[Opening Text shown section]
But even if you think building those sorts of things is ok, surely they are not worth a single human life. The MGM-Mirage CityCenter project on the Vegas strip has killed so many people that the union workers called for a protest strike in early June. Workers blame speed up and a "cut corners" mentality for the casualties. They call it the "City Cemetery". Now remember, this is a union-built project in a union town. Can you imagine how bad it must be on non-union sites?
So why hasn’t there been a nationwide protest by construction workers over the crane catastrophes and the rising death rate from other construction accidents? Maybe because only about 16% of construction workers are union these days. That contrasts with 80% in the 1950’s. Part of this decline is due to the overall attack on unions that has been going on for the past couple of generations, but some of it was self-inflicted.
In the bad old days, the building trades were notorious for their discriminatory policies against women and people of color. There was considerable financial corruption and some union locals were closely tied to organized crime. The building trades were the most politically conservative wing of the AFL-CIO and were often run undemocratically as private fiefdoms. They did not do enough enough organizing or public education. When student protestors desperately needed support from the labor movement to help end the Viet Nam war, they were physically attacked by building trades members. All of that dismal behavior sapped the the building trades’ ability to resist employer attacks, organize new members or form alliances with progressive groups.
[Closing Text shown section]
Exercise:
According to the text on construction unions, what share of construction workers belong to a union today? The items after this text come from a separate source.
[Opening Extracted material section]
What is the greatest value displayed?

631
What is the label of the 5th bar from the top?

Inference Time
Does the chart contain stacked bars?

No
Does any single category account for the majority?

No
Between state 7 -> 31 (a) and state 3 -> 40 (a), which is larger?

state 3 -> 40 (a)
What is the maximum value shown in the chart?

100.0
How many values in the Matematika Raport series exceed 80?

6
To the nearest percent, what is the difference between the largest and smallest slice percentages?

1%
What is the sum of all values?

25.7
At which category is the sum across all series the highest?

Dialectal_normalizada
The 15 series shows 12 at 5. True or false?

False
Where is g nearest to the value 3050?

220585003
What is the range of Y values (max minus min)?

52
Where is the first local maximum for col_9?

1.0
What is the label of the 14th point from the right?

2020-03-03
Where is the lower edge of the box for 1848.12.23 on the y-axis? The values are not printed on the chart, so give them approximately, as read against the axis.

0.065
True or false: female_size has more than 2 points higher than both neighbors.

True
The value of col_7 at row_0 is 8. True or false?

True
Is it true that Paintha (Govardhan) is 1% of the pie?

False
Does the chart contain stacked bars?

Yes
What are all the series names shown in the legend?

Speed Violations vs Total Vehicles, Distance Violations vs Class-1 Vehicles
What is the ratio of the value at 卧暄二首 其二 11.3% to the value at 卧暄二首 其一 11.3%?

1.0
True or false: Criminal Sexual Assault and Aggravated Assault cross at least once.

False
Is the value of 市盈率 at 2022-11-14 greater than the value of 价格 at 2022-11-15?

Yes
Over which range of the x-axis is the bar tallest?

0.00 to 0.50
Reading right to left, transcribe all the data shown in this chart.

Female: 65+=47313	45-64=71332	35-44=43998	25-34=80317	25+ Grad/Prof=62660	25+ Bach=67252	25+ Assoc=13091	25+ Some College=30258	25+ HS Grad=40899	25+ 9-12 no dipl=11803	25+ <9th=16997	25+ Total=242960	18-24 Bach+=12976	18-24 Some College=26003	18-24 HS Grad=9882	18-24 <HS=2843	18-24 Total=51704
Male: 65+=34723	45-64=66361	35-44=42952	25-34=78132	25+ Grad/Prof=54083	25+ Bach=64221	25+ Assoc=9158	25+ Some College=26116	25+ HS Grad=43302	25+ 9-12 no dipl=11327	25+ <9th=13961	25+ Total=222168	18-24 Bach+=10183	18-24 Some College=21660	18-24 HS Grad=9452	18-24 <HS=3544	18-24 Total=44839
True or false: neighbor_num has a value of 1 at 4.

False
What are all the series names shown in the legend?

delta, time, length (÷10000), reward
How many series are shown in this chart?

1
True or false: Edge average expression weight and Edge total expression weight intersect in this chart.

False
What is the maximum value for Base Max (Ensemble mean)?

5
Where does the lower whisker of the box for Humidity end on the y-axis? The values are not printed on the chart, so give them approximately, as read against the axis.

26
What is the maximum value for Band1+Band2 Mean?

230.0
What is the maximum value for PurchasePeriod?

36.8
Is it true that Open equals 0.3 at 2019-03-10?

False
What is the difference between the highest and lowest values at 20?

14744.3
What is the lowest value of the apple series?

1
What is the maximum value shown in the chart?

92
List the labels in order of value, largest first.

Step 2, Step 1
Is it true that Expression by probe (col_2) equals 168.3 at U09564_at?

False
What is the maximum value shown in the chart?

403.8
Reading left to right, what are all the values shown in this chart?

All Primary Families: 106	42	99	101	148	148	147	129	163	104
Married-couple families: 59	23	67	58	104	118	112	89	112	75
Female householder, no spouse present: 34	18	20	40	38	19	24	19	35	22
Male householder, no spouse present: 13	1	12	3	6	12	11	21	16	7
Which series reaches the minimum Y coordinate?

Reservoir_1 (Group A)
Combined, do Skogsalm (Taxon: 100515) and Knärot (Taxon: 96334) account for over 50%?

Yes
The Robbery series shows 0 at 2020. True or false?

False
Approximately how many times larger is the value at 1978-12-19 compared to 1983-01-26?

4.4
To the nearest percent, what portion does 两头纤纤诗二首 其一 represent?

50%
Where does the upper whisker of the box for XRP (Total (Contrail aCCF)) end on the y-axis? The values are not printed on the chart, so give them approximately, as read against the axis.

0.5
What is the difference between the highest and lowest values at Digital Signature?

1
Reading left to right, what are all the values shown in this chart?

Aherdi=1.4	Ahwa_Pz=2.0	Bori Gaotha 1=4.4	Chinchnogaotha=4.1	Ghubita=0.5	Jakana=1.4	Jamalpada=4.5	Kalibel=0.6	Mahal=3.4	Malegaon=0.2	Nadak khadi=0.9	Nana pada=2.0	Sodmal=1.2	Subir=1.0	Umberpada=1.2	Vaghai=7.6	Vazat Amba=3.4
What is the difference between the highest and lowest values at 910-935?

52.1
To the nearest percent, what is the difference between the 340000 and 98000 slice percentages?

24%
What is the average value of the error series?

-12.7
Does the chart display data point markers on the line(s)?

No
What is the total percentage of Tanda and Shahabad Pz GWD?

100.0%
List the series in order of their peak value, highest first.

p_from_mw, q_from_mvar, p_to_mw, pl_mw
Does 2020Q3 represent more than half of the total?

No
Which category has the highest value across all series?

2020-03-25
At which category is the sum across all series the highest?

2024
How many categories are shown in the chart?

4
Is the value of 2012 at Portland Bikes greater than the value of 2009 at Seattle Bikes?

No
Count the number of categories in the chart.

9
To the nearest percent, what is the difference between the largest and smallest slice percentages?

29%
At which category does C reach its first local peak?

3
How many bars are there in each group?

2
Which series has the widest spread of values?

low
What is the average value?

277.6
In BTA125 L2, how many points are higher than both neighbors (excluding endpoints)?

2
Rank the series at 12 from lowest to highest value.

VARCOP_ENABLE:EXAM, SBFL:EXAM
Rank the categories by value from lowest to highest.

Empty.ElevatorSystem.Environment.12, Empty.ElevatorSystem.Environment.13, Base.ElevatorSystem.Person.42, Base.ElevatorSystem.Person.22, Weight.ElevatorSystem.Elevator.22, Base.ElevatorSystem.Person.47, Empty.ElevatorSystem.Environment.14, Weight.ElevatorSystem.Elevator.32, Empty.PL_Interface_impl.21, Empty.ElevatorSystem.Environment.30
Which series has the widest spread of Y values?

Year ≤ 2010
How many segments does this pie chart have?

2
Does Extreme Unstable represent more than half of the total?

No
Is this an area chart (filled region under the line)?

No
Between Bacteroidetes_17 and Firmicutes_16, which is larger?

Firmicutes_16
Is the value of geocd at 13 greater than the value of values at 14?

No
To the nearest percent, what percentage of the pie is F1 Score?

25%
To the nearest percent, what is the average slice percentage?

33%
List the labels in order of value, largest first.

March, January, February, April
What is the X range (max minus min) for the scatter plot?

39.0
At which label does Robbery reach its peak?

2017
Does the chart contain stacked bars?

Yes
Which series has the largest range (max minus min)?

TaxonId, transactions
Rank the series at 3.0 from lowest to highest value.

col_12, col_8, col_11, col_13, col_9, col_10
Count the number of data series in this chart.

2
[Closing Extracted material section]
Exercise output:
About 16%.